_EXERCISE_
Reproduce the listing that follows so that each line matches the original exactly.

Segment Start: EXTRACTED ENTRIES

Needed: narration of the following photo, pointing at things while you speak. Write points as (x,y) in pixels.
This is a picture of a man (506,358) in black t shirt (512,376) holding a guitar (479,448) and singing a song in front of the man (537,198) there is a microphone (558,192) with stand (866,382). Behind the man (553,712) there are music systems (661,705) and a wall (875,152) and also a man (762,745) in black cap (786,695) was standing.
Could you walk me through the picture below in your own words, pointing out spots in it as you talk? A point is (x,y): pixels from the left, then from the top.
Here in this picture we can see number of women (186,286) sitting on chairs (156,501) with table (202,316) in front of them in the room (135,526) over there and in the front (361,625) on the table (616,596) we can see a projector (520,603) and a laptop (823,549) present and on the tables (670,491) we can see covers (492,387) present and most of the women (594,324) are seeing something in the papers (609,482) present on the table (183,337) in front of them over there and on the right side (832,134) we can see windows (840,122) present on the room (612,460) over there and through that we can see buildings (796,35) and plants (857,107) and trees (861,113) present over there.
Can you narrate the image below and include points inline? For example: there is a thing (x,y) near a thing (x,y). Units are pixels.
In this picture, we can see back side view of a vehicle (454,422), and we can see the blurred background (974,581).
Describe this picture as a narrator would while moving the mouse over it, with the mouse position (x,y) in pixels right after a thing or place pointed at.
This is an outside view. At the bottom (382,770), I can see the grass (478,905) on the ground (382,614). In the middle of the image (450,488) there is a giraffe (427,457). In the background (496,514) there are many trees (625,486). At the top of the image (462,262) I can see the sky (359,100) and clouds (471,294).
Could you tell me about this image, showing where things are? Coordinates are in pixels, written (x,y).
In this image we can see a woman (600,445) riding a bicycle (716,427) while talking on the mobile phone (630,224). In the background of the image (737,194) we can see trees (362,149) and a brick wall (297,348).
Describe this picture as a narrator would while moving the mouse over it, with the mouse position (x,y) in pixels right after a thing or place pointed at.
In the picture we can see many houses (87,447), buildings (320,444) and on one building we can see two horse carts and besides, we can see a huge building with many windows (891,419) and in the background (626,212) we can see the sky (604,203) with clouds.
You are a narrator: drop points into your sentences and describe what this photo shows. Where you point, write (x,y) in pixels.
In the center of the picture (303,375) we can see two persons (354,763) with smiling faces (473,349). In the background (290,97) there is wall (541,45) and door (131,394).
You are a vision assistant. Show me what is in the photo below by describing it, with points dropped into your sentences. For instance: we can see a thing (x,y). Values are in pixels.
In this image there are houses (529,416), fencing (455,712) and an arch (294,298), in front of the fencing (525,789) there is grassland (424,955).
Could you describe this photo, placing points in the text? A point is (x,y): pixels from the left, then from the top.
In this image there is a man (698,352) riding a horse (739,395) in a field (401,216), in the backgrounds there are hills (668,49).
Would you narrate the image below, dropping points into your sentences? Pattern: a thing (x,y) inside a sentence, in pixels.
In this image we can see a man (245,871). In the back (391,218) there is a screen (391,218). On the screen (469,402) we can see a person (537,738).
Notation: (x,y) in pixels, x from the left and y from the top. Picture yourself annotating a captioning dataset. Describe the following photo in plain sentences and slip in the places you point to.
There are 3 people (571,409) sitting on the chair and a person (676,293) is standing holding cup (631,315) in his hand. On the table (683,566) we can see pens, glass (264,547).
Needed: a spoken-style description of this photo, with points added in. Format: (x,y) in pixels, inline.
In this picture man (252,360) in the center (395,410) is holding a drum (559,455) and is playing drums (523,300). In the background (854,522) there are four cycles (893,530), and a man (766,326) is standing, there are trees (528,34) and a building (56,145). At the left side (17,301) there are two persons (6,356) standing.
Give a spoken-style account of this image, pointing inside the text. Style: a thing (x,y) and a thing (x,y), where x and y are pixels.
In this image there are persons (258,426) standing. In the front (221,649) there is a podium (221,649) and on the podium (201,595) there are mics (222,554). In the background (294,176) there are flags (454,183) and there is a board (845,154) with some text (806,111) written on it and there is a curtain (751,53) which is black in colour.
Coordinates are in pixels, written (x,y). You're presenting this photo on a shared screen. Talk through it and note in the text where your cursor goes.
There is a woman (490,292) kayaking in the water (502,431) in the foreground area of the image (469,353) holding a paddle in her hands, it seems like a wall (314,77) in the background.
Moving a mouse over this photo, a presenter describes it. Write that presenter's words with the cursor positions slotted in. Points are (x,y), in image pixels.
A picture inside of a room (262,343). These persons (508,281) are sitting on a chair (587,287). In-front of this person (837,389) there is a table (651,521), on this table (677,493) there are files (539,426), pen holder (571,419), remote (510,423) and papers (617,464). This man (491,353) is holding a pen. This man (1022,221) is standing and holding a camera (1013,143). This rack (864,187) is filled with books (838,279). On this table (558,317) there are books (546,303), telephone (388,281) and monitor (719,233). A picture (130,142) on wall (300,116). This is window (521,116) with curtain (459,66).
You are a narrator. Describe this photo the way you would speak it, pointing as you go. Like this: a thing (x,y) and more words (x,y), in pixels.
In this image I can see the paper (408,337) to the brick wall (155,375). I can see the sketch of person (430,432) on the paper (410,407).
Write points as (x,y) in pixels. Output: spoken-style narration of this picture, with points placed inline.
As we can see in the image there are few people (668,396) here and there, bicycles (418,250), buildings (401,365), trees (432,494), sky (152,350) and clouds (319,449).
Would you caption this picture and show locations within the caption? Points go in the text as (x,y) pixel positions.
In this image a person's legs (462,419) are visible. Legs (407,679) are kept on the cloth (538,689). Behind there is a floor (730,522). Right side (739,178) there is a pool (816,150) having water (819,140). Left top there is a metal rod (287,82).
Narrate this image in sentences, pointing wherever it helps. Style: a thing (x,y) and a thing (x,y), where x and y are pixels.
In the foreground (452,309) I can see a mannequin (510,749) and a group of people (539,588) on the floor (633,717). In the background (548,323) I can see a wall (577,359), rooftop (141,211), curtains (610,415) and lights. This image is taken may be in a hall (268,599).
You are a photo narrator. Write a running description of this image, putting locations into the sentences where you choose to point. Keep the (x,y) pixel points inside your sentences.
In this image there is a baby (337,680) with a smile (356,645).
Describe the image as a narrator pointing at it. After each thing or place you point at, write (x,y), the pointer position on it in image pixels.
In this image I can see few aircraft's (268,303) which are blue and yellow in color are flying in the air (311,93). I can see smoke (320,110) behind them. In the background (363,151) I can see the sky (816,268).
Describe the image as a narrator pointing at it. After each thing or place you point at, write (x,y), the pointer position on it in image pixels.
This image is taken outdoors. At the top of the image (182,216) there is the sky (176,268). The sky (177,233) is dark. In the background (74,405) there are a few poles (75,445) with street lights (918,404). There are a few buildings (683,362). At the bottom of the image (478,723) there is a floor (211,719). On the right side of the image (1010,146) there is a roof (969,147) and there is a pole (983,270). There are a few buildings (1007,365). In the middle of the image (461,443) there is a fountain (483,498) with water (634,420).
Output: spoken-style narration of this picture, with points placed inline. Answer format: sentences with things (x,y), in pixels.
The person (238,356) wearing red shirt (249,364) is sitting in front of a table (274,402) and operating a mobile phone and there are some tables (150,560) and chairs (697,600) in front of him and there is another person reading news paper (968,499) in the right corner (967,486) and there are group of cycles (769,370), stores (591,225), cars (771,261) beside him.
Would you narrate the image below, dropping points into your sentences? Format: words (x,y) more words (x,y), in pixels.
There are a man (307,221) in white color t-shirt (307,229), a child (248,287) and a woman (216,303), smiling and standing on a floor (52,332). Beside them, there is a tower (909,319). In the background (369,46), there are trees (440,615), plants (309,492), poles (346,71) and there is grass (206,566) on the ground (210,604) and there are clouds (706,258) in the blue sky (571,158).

Segment End: EXTRACTED ENTRIES

_FINISHED EXERCISE_
Needed: narration of the following photo, pointing at things while you speak. Write points as (x,y) in pixels.
This is a picture of a man (506,358) in black t shirt (512,376) holding a guitar (479,448) and singing a song in front of the man (537,198) there is a microphone (558,192) with stand (866,382). Behind the man (553,712) there are music systems (661,705) and a wall (875,152) and also a man (762,745) in black cap (786,695) was standing.
Could you walk me through the picture below in your own words, pointing out spots in it as you talk? A point is (x,y): pixels from the left, then from the top.
Here in this picture we can see number of women (186,286) sitting on chairs (156,501) with table (202,316) in front of them in the room (135,526) over there and in the front (361,625) on the table (616,596) we can see a projector (520,603) and a laptop (823,549) present and on the tables (670,491) we can see covers (492,387) present and most of the women (594,324) are seeing something in the papers (609,482) present on the table (183,337) in front of them over there and on the right side (832,134) we can see windows (840,122) present on the room (612,460) over there and through that we can see buildings (796,35) and plants (857,107) and trees (861,113) present over there.
Can you narrate the image below and include points inline? For example: there is a thing (x,y) near a thing (x,y). Units are pixels.
In this picture, we can see back side view of a vehicle (454,422), and we can see the blurred background (974,581).
Describe this picture as a narrator would while moving the mouse over it, with the mouse position (x,y) in pixels right after a thing or place pointed at.
This is an outside view. At the bottom (382,770), I can see the grass (478,905) on the ground (382,614). In the middle of the image (450,488) there is a giraffe (427,457). In the background (496,514) there are many trees (625,486). At the top of the image (462,262) I can see the sky (359,100) and clouds (471,294).
Could you tell me about this image, showing where things are? Coordinates are in pixels, written (x,y).
In this image we can see a woman (600,445) riding a bicycle (716,427) while talking on the mobile phone (630,224). In the background of the image (737,194) we can see trees (362,149) and a brick wall (297,348).
Describe this picture as a narrator would while moving the mouse over it, with the mouse position (x,y) in pixels right after a thing or place pointed at.
In the picture we can see many houses (87,447), buildings (320,444) and on one building we can see two horse carts and besides, we can see a huge building with many windows (891,419) and in the background (626,212) we can see the sky (604,203) with clouds.
You are a narrator: drop points into your sentences and describe what this photo shows. Where you point, write (x,y) in pixels.
In the center of the picture (303,375) we can see two persons (354,763) with smiling faces (473,349). In the background (290,97) there is wall (541,45) and door (131,394).
You are a vision assistant. Show me what is in the photo below by describing it, with points dropped into your sentences. For instance: we can see a thing (x,y). Values are in pixels.
In this image there are houses (529,416), fencing (455,712) and an arch (294,298), in front of the fencing (525,789) there is grassland (424,955).
Could you describe this photo, placing points in the text? A point is (x,y): pixels from the left, then from the top.
In this image there is a man (698,352) riding a horse (739,395) in a field (401,216), in the backgrounds there are hills (668,49).
Would you narrate the image below, dropping points into your sentences? Pattern: a thing (x,y) inside a sentence, in pixels.
In this image we can see a man (245,871). In the back (391,218) there is a screen (391,218). On the screen (469,402) we can see a person (537,738).
Notation: (x,y) in pixels, x from the left and y from the top. Picture yourself annotating a captioning dataset. Describe the following photo in plain sentences and slip in the places you point to.
There are 3 people (571,409) sitting on the chair and a person (676,293) is standing holding cup (631,315) in his hand. On the table (683,566) we can see pens, glass (264,547).
Needed: a spoken-style description of this photo, with points added in. Format: (x,y) in pixels, inline.
In this picture man (252,360) in the center (395,410) is holding a drum (559,455) and is playing drums (523,300). In the background (854,522) there are four cycles (893,530), and a man (766,326) is standing, there are trees (528,34) and a building (56,145). At the left side (17,301) there are two persons (6,356) standing.
Give a spoken-style account of this image, pointing inside the text. Style: a thing (x,y) and a thing (x,y), where x and y are pixels.
In this image there are persons (258,426) standing. In the front (221,649) there is a podium (221,649) and on the podium (201,595) there are mics (222,554). In the background (294,176) there are flags (454,183) and there is a board (845,154) with some text (806,111) written on it and there is a curtain (751,53) which is black in colour.
Coordinates are in pixels, written (x,y). You're presenting this photo on a shared screen. Talk through it and note in the text where your cursor goes.
There is a woman (490,292) kayaking in the water (502,431) in the foreground area of the image (469,353) holding a paddle in her hands, it seems like a wall (314,77) in the background.
Moving a mouse over this photo, a presenter describes it. Write that presenter's words with the cursor positions slotted in. Points are (x,y), in image pixels.
A picture inside of a room (262,343). These persons (508,281) are sitting on a chair (587,287). In-front of this person (837,389) there is a table (651,521), on this table (677,493) there are files (539,426), pen holder (571,419), remote (510,423) and papers (617,464). This man (491,353) is holding a pen. This man (1022,221) is standing and holding a camera (1013,143). This rack (864,187) is filled with books (838,279). On this table (558,317) there are books (546,303), telephone (388,281) and monitor (719,233). A picture (130,142) on wall (300,116). This is window (521,116) with curtain (459,66).
You are a narrator. Describe this photo the way you would speak it, pointing as you go. Like this: a thing (x,y) and more words (x,y), in pixels.
In this image I can see the paper (408,337) to the brick wall (155,375). I can see the sketch of person (430,432) on the paper (410,407).
Write points as (x,y) in pixels. Output: spoken-style narration of this picture, with points placed inline.
As we can see in the image there are few people (668,396) here and there, bicycles (418,250), buildings (401,365), trees (432,494), sky (152,350) and clouds (319,449).
Would you caption this picture and show locations within the caption? Points go in the text as (x,y) pixel positions.
In this image a person's legs (462,419) are visible. Legs (407,679) are kept on the cloth (538,689). Behind there is a floor (730,522). Right side (739,178) there is a pool (816,150) having water (819,140). Left top there is a metal rod (287,82).
Narrate this image in sentences, pointing wherever it helps. Style: a thing (x,y) and a thing (x,y), where x and y are pixels.
In the foreground (452,309) I can see a mannequin (510,749) and a group of people (539,588) on the floor (633,717). In the background (548,323) I can see a wall (577,359), rooftop (141,211), curtains (610,415) and lights. This image is taken may be in a hall (268,599).
You are a photo narrator. Write a running description of this image, putting locations into the sentences where you choose to point. Keep the (x,y) pixel points inside your sentences.
In this image there is a baby (337,680) with a smile (356,645).
Describe the image as a narrator pointing at it. After each thing or place you point at, write (x,y), the pointer position on it in image pixels.
In this image I can see few aircraft's (268,303) which are blue and yellow in color are flying in the air (311,93). I can see smoke (320,110) behind them. In the background (363,151) I can see the sky (816,268).
Describe the image as a narrator pointing at it. After each thing or place you point at, write (x,y), the pointer position on it in image pixels.
This image is taken outdoors. At the top of the image (182,216) there is the sky (176,268). The sky (177,233) is dark. In the background (74,405) there are a few poles (75,445) with street lights (918,404). There are a few buildings (683,362). At the bottom of the image (478,723) there is a floor (211,719). On the right side of the image (1010,146) there is a roof (969,147) and there is a pole (983,270). There are a few buildings (1007,365). In the middle of the image (461,443) there is a fountain (483,498) with water (634,420).
Output: spoken-style narration of this picture, with points placed inline. Answer format: sentences with things (x,y), in pixels.
The person (238,356) wearing red shirt (249,364) is sitting in front of a table (274,402) and operating a mobile phone and there are some tables (150,560) and chairs (697,600) in front of him and there is another person reading news paper (968,499) in the right corner (967,486) and there are group of cycles (769,370), stores (591,225), cars (771,261) beside him.
Would you narrate the image below, dropping points into your sentences? Format: words (x,y) more words (x,y), in pixels.
There are a man (307,221) in white color t-shirt (307,229), a child (248,287) and a woman (216,303), smiling and standing on a floor (52,332). Beside them, there is a tower (909,319). In the background (369,46), there are trees (440,615), plants (309,492), poles (346,71) and there is grass (206,566) on the ground (210,604) and there are clouds (706,258) in the blue sky (571,158).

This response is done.